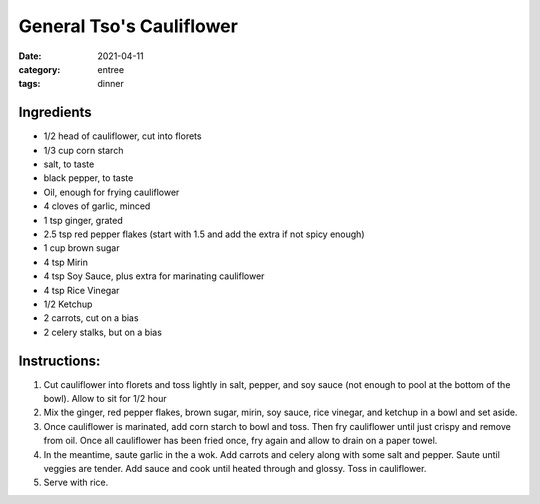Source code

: ==========================
General Tso's Cauliflower
==========================

:date: 2021-04-11
:category: entree
:tags: dinner

Ingredients
============

- 1/2 head of cauliflower, cut into florets
- 1/3 cup corn starch
- salt, to taste
- black pepper, to taste
- Oil, enough for frying cauliflower
- 4 cloves of garlic, minced
- 1 tsp ginger, grated
- 2.5 tsp red pepper flakes (start with 1.5 and add the extra if not spicy enough)
- 1 cup brown sugar
- 4 tsp Mirin
- 4 tsp Soy Sauce, plus extra for marinating cauliflower
- 4 tsp Rice Vinegar
- 1/2 Ketchup
- 2 carrots, cut on a bias
- 2 celery stalks, but on a bias

Instructions:
===============

#. Cut cauliflower into florets and toss lightly in salt, pepper, and soy sauce (not
   enough to pool at the bottom of the bowl). Allow to sit for 1/2 hour
#. Mix the ginger, red pepper flakes, brown sugar, mirin, soy sauce, rice vinegar,
   and ketchup in a bowl and set aside.
#. Once cauliflower is marinated, add corn starch to bowl and toss. Then fry
   cauliflower until just crispy and remove from oil. Once all cauliflower has
   been fried once, fry again and allow to drain on a paper towel.
#. In the meantime, saute garlic in the a wok. Add carrots and celery along with
   some salt and pepper. Saute until veggies are tender. Add sauce and cook until
   heated through and glossy. Toss in cauliflower.
#. Serve with rice.
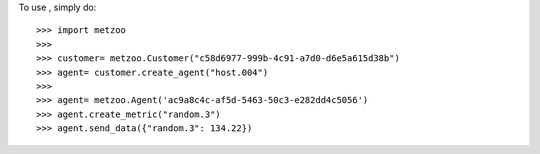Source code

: To use , simply do::

    >>> import metzoo
    >>> 
    >>> customer= metzoo.Customer("c58d6977-999b-4c91-a7d0-d6e5a615d38b")
    >>> agent= customer.create_agent("host.004")
    >>> 
    >>> agent= metzoo.Agent('ac9a8c4c-af5d-5463-50c3-e282dd4c5056')
    >>> agent.create_metric("random.3")
    >>> agent.send_data({"random.3": 134.22})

Exercise aim: Once you reach the line with "- 2.5 tsp red" in the data above, copy it and every line after it exactly, up to and including the line with "and ketchup in a bowl and set aside.".

Answer for this exercise:
- 2.5 tsp red pepper flakes (start with 1.5 and add the extra if not spicy enough)
- 1 cup brown sugar
- 4 tsp Mirin
- 4 tsp Soy Sauce, plus extra for marinating cauliflower
- 4 tsp Rice Vinegar
- 1/2 Ketchup
- 2 carrots, cut on a bias
- 2 celery stalks, but on a bias

Instructions:
===============

#. Cut cauliflower into florets and toss lightly in salt, pepper, and soy sauce (not
   enough to pool at the bottom of the bowl). Allow to sit for 1/2 hour
#. Mix the ginger, red pepper flakes, brown sugar, mirin, soy sauce, rice vinegar,
   and ketchup in a bowl and set aside.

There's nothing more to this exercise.